*What you are asked to do:*
Swap "miséricorde" for "clémence" throughout the lines from the first one through the line that contains "guéris les infirmités", inclusive, leaving everything else unchanged. Give back only those lines, without the pictures.

*Source records:*
Start of Block
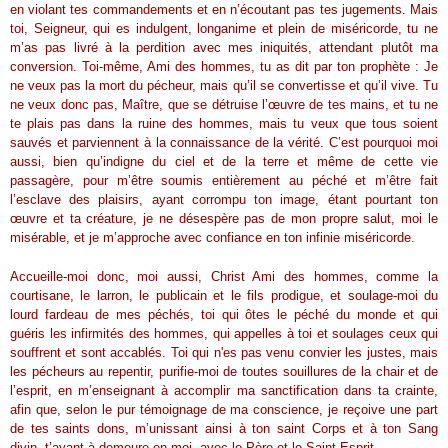
en violant tes commandements et en n’écoutant pas tes jugements. Mais
toi, Seigneur, qui es indulgent, longanime et plein de miséricorde, tu ne
m’as pas livré à la perdition avec mes iniquités, attendant plutôt ma
conversion. Toi-même, Ami des hommes, tu as dit par ton prophète : Je
ne veux pas la mort du pécheur, mais qu’il se convertisse et qu’il vive. Tu
ne veux donc pas, Maître, que se détruise l’œuvre de tes mains, et tu ne
te plais pas dans la ruine des hommes, mais tu veux que tous soient
sauvés et parviennent à la connaissance de la vérité. C’est pourquoi moi
aussi, bien qu’indigne du ciel et de la terre et même de cette vie
passagère, pour m’être soumis entièrement au péché et m’être fait
l’esclave des plaisirs, ayant corrompu ton image, étant pourtant ton
œuvre et ta créature, je ne désespère pas de mon propre salut, moi le
misérable, et je m’approche avec confiance en ton infinie miséricorde.
Accueille-moi donc, moi aussi, Christ Ami des hommes, comme la
courtisane, le larron, le publicain et le fils prodigue, et soulage-moi du
lourd fardeau de mes péchés, toi qui ôtes le péché du monde et qui
guéris les infirmités des hommes, qui appelles à toi et soulages ceux qui
souffrent et sont accablés. Toi qui n'es pas venu convier les justes, mais
les pécheurs au repentir, purifie-moi de toutes souillures de la chair et de
l’esprit, en m’enseignant à accomplir ma sanctification dans ta crainte,
afin que, selon le pur témoignage de ma conscience, je reçoive une part
de tes saints dons, m’unissant ainsi à ton saint Corps et à ton Sang
divin, t’ayant à demeure en moi, avec le Père et le Saint-Esprit.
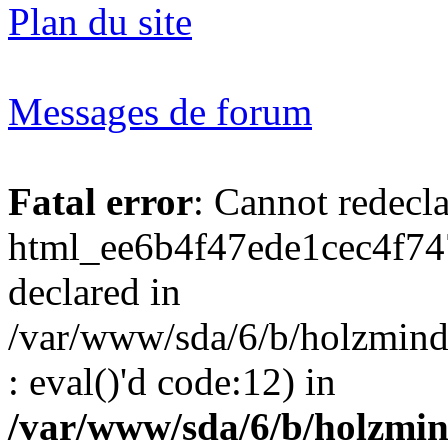
Plan du site
Messages de forum
Fatal error
: Cannot redecl
html_ee6b4f47ede1cec4f74
declared in
/var/www/sda/6/b/holzmind
: eval()'d code:12) in
/var/www/sda/6/b/holzmin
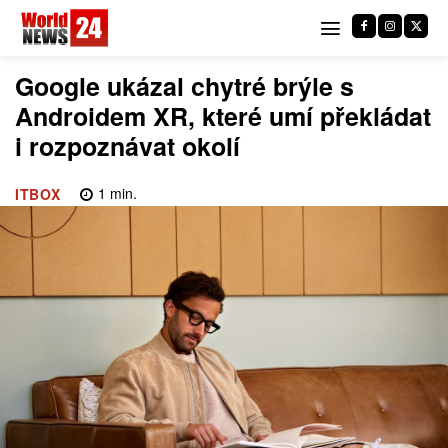
Google ukázal chytré brýle s
Androidem XR, které umí překládat
i rozpoznávat okolí
1
min.
ITBOX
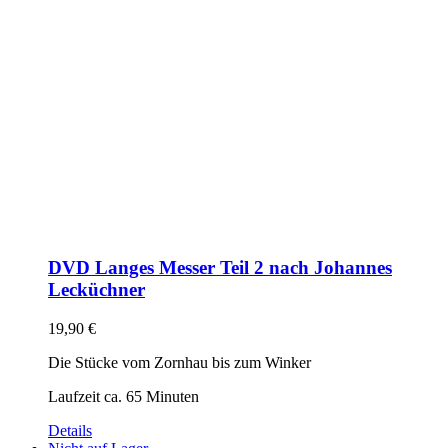
DVD Langes Messer Teil 2 nach Johannes
Lecküchner
19,90
€
Die Stücke vom Zornhau bis zum Winker
Laufzeit ca. 65 Minuten
Details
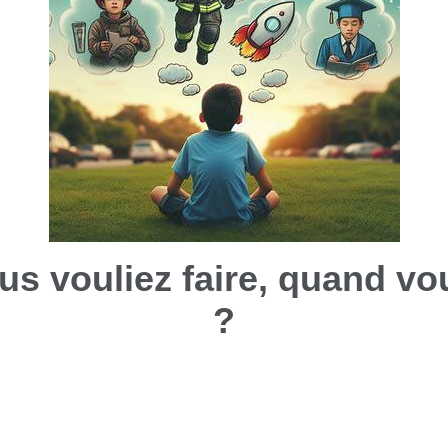
s vouliez faire, quand vou
?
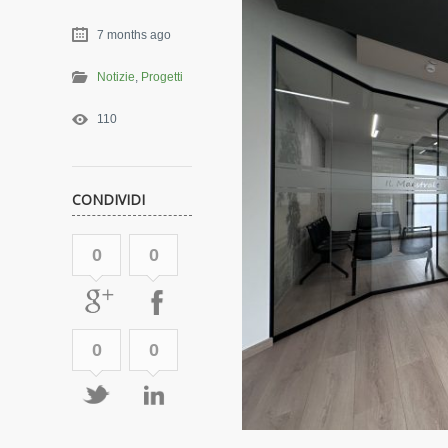
7 months ago
Notizie
,
Progetti
110
CONDIVIDI
0
0
0
0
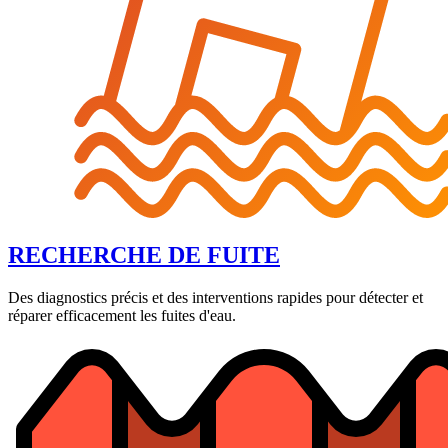
RECHERCHE DE FUITE
Des diagnostics précis et des interventions rapides pour détecter et
réparer efficacement les fuites d'eau.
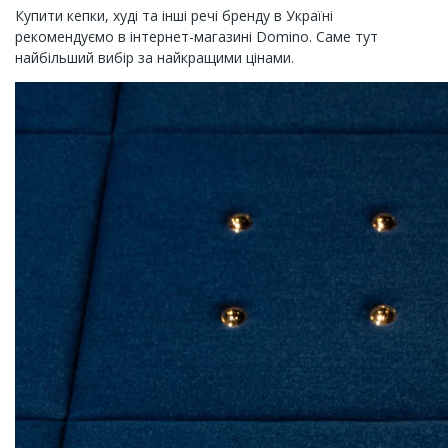
Купити кепки, худі та інші речі бренду в Україні
рекомендуємо в інтернет-магазині Domino. Саме тут
найбільший вибір за найкращими цінами.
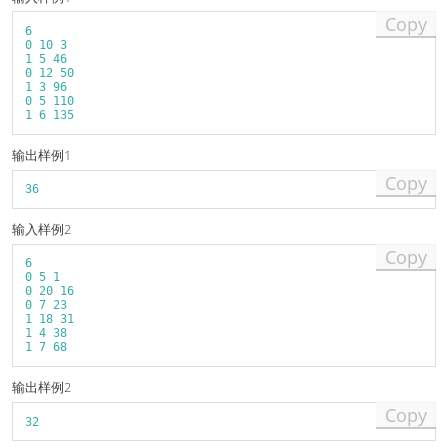
Copy
6
0
10
3
1
5
46
0
12
50
1
3
96
0
5
110
1
6
135
输出样例1
Copy
36
输入样例2
Copy
6
0
5
1
0
20
16
0
7
23
1
18
31
1
4
38
1
7
68
输出样例2
Copy
32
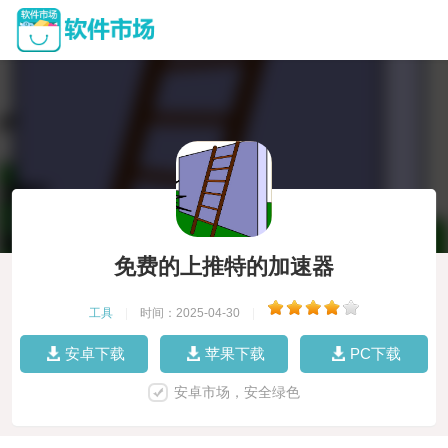
免费的上推特的加速器
工具
|
时间：2025-04-30
|
安卓下载
苹果下载
PC下载
安卓市场，安全绿色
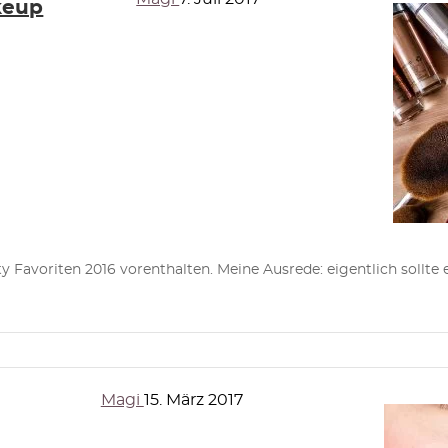
keup
 Favoriten 2016 vorenthalten. Meine Ausrede: eigentlich sollte 
Magi
15. März 2017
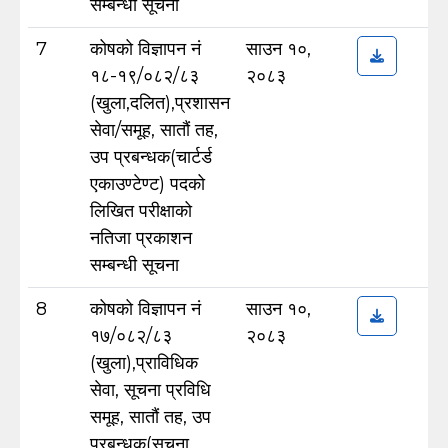
सम्बन्धी सूचना
7
कोषको विज्ञापन नं
साउन १०,
१८-१९/०८२/८३
२०८३
(खुला,दलित),प्रशासन
सेवा/समूह, सातौं तह,
उप प्रबन्धक(चार्टर्ड
एकाउण्टेण्ट) पदको
लिखित परीक्षाको
नतिजा प्रकाशन
सम्बन्धी सूचना
8
कोषको विज्ञापन नं
साउन १०,
१७/०८२/८३
२०८३
(खुला),प्राविधिक
सेवा, सूचना प्रविधि
समूह, सातौं तह, उप
प्रबन्धक(सूचना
End of Block
*Answer to this exercise:*
en violant tes commandements et en n’écoutant pas tes jugements. Mais
toi, Seigneur, qui es indulgent, longanime et plein de clémence, tu ne
m’as pas livré à la perdition avec mes iniquités, attendant plutôt ma
conversion. Toi-même, Ami des hommes, tu as dit par ton prophète : Je
ne veux pas la mort du pécheur, mais qu’il se convertisse et qu’il vive. Tu
ne veux donc pas, Maître, que se détruise l’œuvre de tes mains, et tu ne
te plais pas dans la ruine des hommes, mais tu veux que tous soient
sauvés et parviennent à la connaissance de la vérité. C’est pourquoi moi
aussi, bien qu’indigne du ciel et de la terre et même de cette vie
passagère, pour m’être soumis entièrement au péché et m’être fait
l’esclave des plaisirs, ayant corrompu ton image, étant pourtant ton
œuvre et ta créature, je ne désespère pas de mon propre salut, moi le
misérable, et je m’approche avec confiance en ton infinie clémence.
Accueille-moi donc, moi aussi, Christ Ami des hommes, comme la
courtisane, le larron, le publicain et le fils prodigue, et soulage-moi du
lourd fardeau de mes péchés, toi qui ôtes le péché du monde et qui
guéris les infirmités des hommes, qui appelles à toi et soulages ceux qui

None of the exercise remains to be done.